▶ TASK TO COMPLETE:
Look through the records below for the line with "hfov_deg: 55.9" and the line with "f_number: 5.6", then return those lines and all lines between, exactly.

▶ AVAILABLE RECORDS:
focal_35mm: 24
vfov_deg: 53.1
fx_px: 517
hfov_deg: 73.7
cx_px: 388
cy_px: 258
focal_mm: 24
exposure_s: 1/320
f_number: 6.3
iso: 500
---
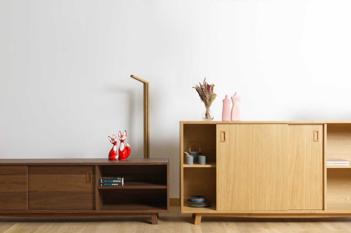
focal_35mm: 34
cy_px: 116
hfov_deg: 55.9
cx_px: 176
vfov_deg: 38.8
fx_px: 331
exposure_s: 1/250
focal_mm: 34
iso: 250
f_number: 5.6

▶ OUTPUT:
hfov_deg: 55.9
cx_px: 176
vfov_deg: 38.8
fx_px: 331
exposure_s: 1/250
focal_mm: 34
iso: 250
f_number: 5.6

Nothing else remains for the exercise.